━━━━━ Dataset content ━━━━━

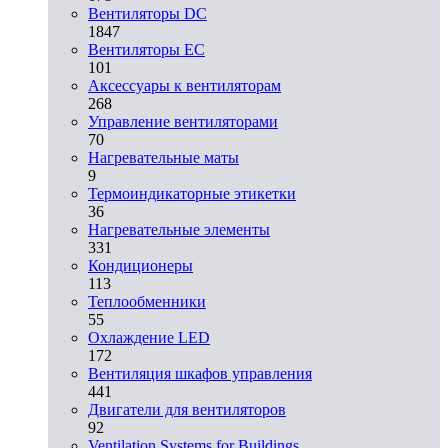
Вентиляторы DC
1847
Вентиляторы EC
101
Аксессуары к вентиляторам
268
Управление вентиляторами
70
Нагревательные маты
9
Термоиндикаторные этикетки
36
Нагревательные элементы
331
Кондиционеры
113
Теплообменники
55
Охлаждение LED
172
Вентиляция шкафов управления
441
Двигатели для вентиляторов
92
Ventilation Systems for Buildings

━━━━━

## Task details
Your answer should consist of copies of the lines above that include the string "Нагревательные".

## Written solution
Нагревательные маты
Нагревательные элементы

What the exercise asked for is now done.